Instructions to follow
Please count how many lines in the data below contain the word "What", matching case exactly, and reply with only that number.

Dataset records
○ ○ ○
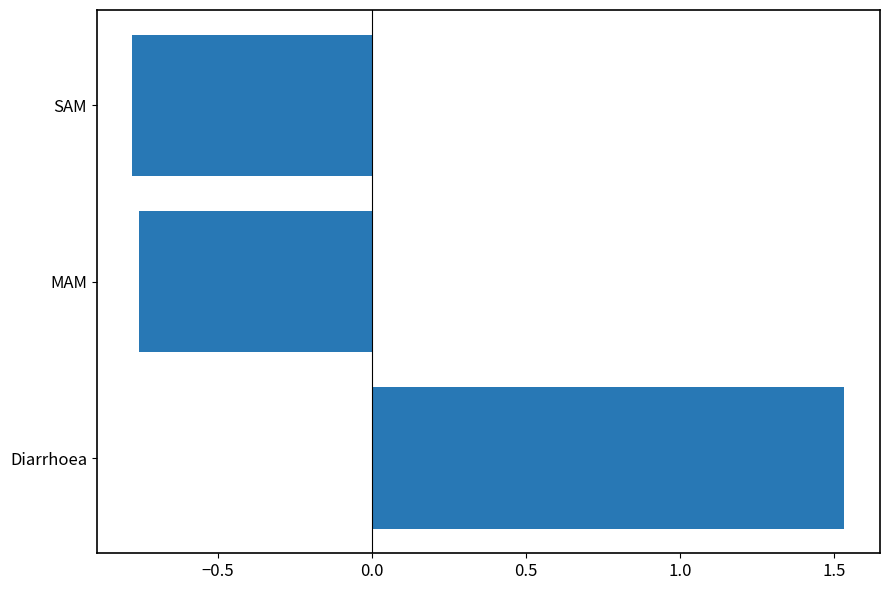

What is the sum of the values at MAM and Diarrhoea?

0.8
○ ○ ○
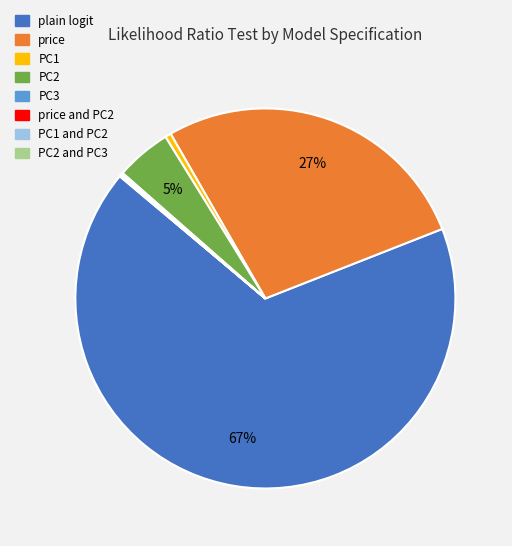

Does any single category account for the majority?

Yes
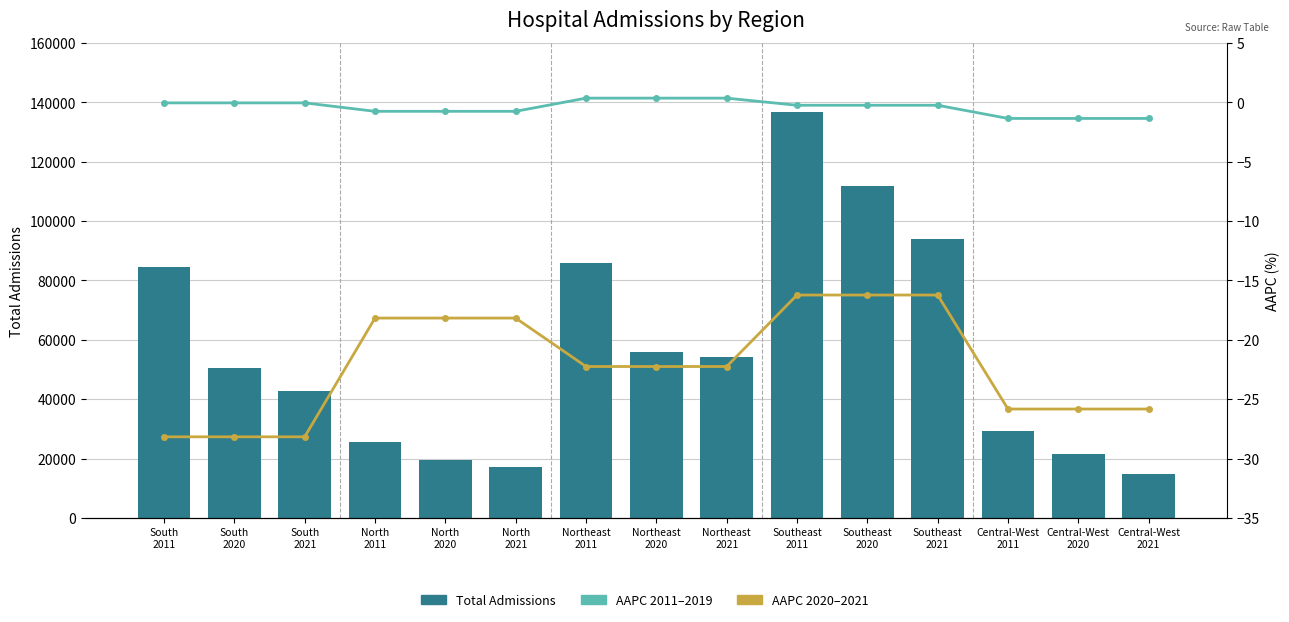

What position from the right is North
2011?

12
○ ○ ○
Answer for this exercise
2